Article 3 : La présente décision sera notifiée au ministre des finances et des comptes publics et à M. B...A....




Analyse

Abstrats : 48-02-04 PENSIONS. PENSIONS CIVILES ET MILITAIRES DE RETRAITE. CONTENTIEUX DES PENSIONS CIVILES ET MILITAIRES DE RETRAITE. - ANNULATION D'UN REFUS D'ADMISSION ANTICIPÉE À LA RETRAITE AVEC JOUISSANCE IMMÉDIATE DE PENSION - EXÉCUTION - ADMISSION À LA RETRAITE À LA DATE DEMANDÉE, MAINTIEN EN FONCTION JUSQU'AU DÉPART EFFECTIF ET SUPPLÉMENT DE LIQUIDATION DE PENSION [RJ1].
54-06-07-005 PROCÉDURE. JUGEMENTS. EXÉCUTION DES JUGEMENTS. EFFETS D'UNE ANNULATION. - ANNULATION D'UN REFUS D'ADMISSION ANTICIPÉE À LA RETRAITE AVEC JOUISSANCE IMMÉDIATE DE PENSION - EXÉCUTION - ADMISSION À LA RETRAITE À LA DATE DEMANDÉE, MAINTIEN EN FONCTION JUSQU'AU DÉPART EFFECTIF ET SUPPLÉMENT DE LIQUIDATION DE PENSION [RJ1].

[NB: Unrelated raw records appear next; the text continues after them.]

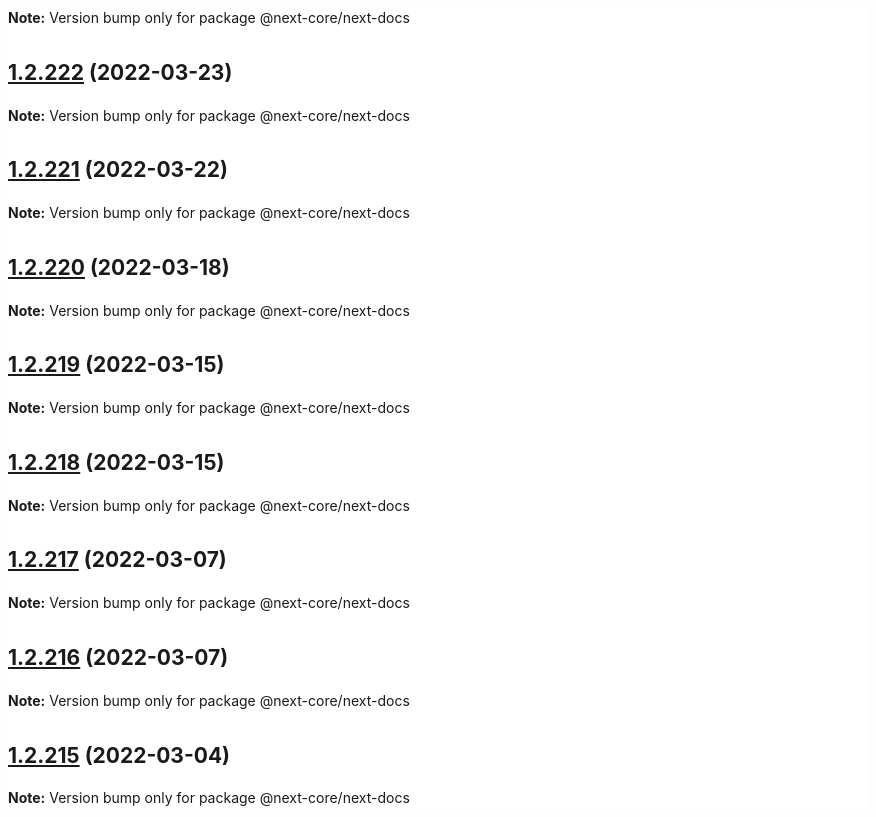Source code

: **Note:** Version bump only for package @next-core/next-docs

## [1.2.222](https://github.com/easyops-cn/next-core/compare/@next-core/next-docs@1.2.221...@next-core/next-docs@1.2.222) (2022-03-23)

**Note:** Version bump only for package @next-core/next-docs

## [1.2.221](https://github.com/easyops-cn/next-core/compare/@next-core/next-docs@1.2.220...@next-core/next-docs@1.2.221) (2022-03-22)

**Note:** Version bump only for package @next-core/next-docs

## [1.2.220](https://github.com/easyops-cn/next-core/compare/@next-core/next-docs@1.2.219...@next-core/next-docs@1.2.220) (2022-03-18)

**Note:** Version bump only for package @next-core/next-docs

## [1.2.219](https://github.com/easyops-cn/next-core/compare/@next-core/next-docs@1.2.218...@next-core/next-docs@1.2.219) (2022-03-15)

**Note:** Version bump only for package @next-core/next-docs

## [1.2.218](https://github.com/easyops-cn/next-core/compare/@next-core/next-docs@1.2.217...@next-core/next-docs@1.2.218) (2022-03-15)

**Note:** Version bump only for package @next-core/next-docs

## [1.2.217](https://github.com/easyops-cn/next-core/compare/@next-core/next-docs@1.2.216...@next-core/next-docs@1.2.217) (2022-03-07)

**Note:** Version bump only for package @next-core/next-docs

## [1.2.216](https://github.com/easyops-cn/next-core/compare/@next-core/next-docs@1.2.215...@next-core/next-docs@1.2.216) (2022-03-07)

**Note:** Version bump only for package @next-core/next-docs

## [1.2.215](https://github.com/easyops-cn/next-core/compare/@next-core/next-docs@1.2.214...@next-core/next-docs@1.2.215) (2022-03-04)

**Note:** Version bump only for package @next-core/next-docs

Résumé : 48-02-04 Lorsque le juge annule le refus d'accorder à un fonctionnaire ayant élevé trois enfants et justifiant de quinze années de service le bénéfice de la retraite anticipée avec jouissance immédiate des droits à pension et que, pour exécuter cette décision de justice, l'administration prononce l'admission à la retraite du fonctionnaire à la date à compter de laquelle le bénéfice de la retraite anticipée lui était acquis et son maintien en fonctions pour la période allant de cette date à celle à laquelle il a effectivement quitté ses fonctions, l'intéressé a droit, au titre de cette période, au versement de son traitement avec retenues pour pension ainsi qu'à un supplément de liquidation pour la pension qui lui est versée à compter du jour de la cessation de ses fonctions, dans la limite du nombre de trimestres nécessaires pour obtenir le pourcentage maximum de celle-ci.
54-06-07-005 Lorsque le juge annule le refus d'accorder à un fonctionnaire ayant élevé trois enfants et justifiant de quinze années de service le bénéfice de la retraite anticipée avec jouissance immédiate des droits à pension et que, pour exécuter cette décision de justice, l'administration prononce l'admission à la retraite du fonctionnaire à la date à compter de laquelle le bénéfice de la retraite anticipée lui était acquis et son maintien en fonctions pour la période allant de cette date à celle à laquelle il a effectivement quitté ses fonctions, l'intéressé a droit, au titre de cette période, au versement de son traitement avec retenues pour pension ainsi qu'à un supplément de liquidation pour la pension qui lui est versée à compter du jour de la cessation de ses fonctions, dans la limite du nombre de trimestres nécessaires pour obtenir le pourcentage maximum de celle-ci.



[RJ1]Rappr., s'agissant de la révision de la pension en exécution d'une décision du juge de l'excès de pouvoir, CE, 2 juillet 1965, Sieur Babouard, p. 409 ; CE, 3 décembre 1975, Dame Veuve Nicola, p. 611.